Duet for soprano saxophones, composed by Boyd and performed by Paul Cutlan and Sandy Evans.
“Coracles” - Cowhide, soldered copper water pipe and fittings, auto butyl (inner tube rubber)
“Hide nor Hair” - Cowhide, watercolour
“Hide Maps” - Cowskins, watercolour (Watercourses and coastlines from Burnt Flat Creek to the sea, sourced from topographic maps of the Central Mapping Authority of NSW
Artists Statement: "'Adrift' (2006) is a sound and sculpture installation, a response to ongoing drought in Australia and the struggle over water. Drifting across the floor is a ‘flotilla’ of small round boats, or coracles. Like those ancient river-craft, these coracles are clad with stretched and stitched animal skins, but their ribs are made from soldered copper water pipes.
The 'Adrift' soundscape signifies the movement of water through landscape and the human body. It is composed of field recordings of: water as it trickles from the creek near our home to the river that flows into Sydney’s major water supply dam and on to the sea; a saxophone duet; and borborygmi, the sound of human stomach rumbling. The sound is carried to speakers through a polypipe irrigation system, (a branching network that suggests the venal transportation of blood in our bodies), swirling in eddies around each coracle.
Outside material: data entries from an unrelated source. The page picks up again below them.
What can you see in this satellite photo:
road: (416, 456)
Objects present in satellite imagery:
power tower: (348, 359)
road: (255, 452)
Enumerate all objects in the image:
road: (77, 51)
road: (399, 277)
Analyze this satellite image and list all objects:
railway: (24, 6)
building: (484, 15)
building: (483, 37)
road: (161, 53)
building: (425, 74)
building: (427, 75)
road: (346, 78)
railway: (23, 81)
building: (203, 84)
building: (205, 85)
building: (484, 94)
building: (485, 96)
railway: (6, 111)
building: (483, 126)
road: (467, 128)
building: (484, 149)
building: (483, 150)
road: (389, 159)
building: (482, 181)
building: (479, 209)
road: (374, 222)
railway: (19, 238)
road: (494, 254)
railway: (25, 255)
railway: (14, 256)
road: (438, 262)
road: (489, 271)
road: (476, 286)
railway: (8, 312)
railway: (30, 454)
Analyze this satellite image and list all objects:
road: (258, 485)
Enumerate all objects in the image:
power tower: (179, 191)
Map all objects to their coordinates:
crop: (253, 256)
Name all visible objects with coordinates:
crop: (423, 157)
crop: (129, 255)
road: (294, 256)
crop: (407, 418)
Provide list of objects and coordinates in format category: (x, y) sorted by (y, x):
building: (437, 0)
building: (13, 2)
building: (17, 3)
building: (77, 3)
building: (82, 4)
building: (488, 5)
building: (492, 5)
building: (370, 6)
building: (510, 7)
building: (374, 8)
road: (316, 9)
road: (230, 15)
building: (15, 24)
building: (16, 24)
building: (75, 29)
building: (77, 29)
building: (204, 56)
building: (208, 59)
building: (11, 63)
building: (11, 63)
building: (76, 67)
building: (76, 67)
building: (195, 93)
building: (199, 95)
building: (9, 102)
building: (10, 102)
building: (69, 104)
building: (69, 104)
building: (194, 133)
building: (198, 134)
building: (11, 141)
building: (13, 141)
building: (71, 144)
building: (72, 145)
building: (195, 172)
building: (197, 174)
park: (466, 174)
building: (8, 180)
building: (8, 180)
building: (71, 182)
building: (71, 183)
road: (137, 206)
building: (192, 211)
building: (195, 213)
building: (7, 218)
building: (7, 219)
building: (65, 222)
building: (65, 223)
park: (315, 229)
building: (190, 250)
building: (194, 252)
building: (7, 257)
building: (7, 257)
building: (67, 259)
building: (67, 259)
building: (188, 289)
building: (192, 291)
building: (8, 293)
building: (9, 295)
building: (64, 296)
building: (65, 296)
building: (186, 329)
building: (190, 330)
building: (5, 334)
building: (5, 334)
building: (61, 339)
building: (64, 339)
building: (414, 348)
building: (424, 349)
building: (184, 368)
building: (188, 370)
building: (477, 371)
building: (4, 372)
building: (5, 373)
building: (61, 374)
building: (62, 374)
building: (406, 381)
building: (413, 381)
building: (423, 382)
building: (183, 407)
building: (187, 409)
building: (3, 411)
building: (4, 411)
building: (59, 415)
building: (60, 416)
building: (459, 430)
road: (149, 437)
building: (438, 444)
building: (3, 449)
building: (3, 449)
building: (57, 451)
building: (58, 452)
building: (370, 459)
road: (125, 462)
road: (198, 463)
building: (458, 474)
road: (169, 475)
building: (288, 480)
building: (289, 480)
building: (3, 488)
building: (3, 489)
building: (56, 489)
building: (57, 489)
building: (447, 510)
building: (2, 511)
Almost anti-boat, without stern or bows or rudder, a coracle is utterly adrift. So we are adrift in the currents of ecological disaster, without direction. Yet the journey is mapped, in a tracery of watercolour on cowhides, a topography of the ephemeral creeks that flow from our place down to the cattle-trodden river and on to the sea. Small birds, depicted nestled or vanishing in the fur of cow pelts, speak of species and ecosystems vulnerable to the voracious desires of humankind."